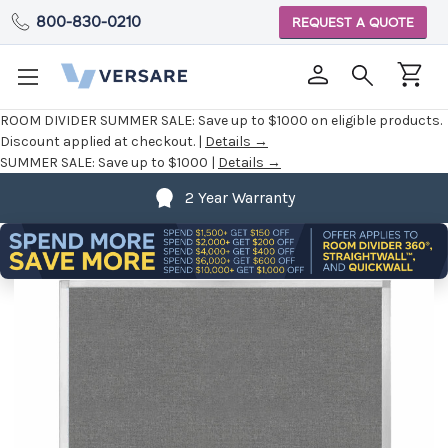
800-830-0210
REQUEST A QUOTE
ROOM DIVIDER SUMMER SALE:
Save up to $1000 on eligible products.
Discount applied at checkout. |
Details →
SUMMER SALE:
Save up to $1000 |
Details →
2 Year Warranty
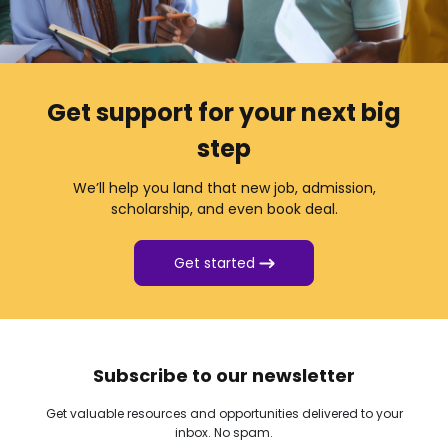
Get support for your next big
step
We’ll help you land that new job, admission,
scholarship, and even book deal.
Get started
Subscribe to our newsletter
Get valuable resources and opportunities delivered to your
inbox. No spam.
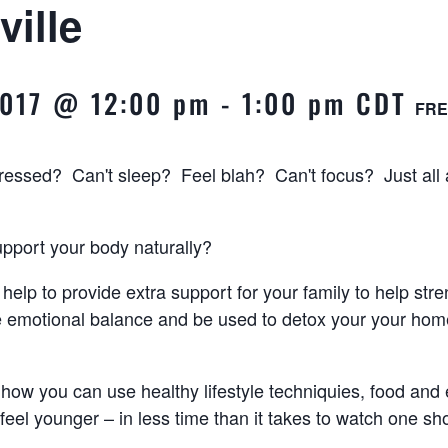
ville
2017 @ 12:00 pm
-
1:00 pm
CDT
FRE
tressed? Can't sleep? Feel blah? Can't focus? Just all
upport your body naturally?
 help to provide extra support for your family to help str
e emotional balance and be used to detox your your hom
how you can use healthy lifestyle techniquies, food and e
feel younger – in less time than it takes to watch one sho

▸ **Work request**:
Reproduce the material exactly. Pictures stay out.

▸ **Written solution**:
800-830-0210
REQUEST A QUOTE
ROOM DIVIDER SUMMER SALE:
Save up to $1000 on eligible products.
Discount applied at checkout. |
Details →
SUMMER SALE:
Save up to $1000 |
Details →
2 Year Warranty
Get support for your next big
step
We’ll help you land that new job, admission,
scholarship, and even book deal.
Get started
Subscribe to our newsletter
Get valuable resources and opportunities delivered to your
inbox. No spam.
ville
2017 @ 12:00 pm
-
1:00 pm
CDT
FRE
tressed? Can't sleep? Feel blah? Can't focus? Just all
upport your body naturally?
 help to provide extra support for your family to help str
e emotional balance and be used to detox your your hom
how you can use healthy lifestyle techniquies, food and e
feel younger – in less time than it takes to watch one sho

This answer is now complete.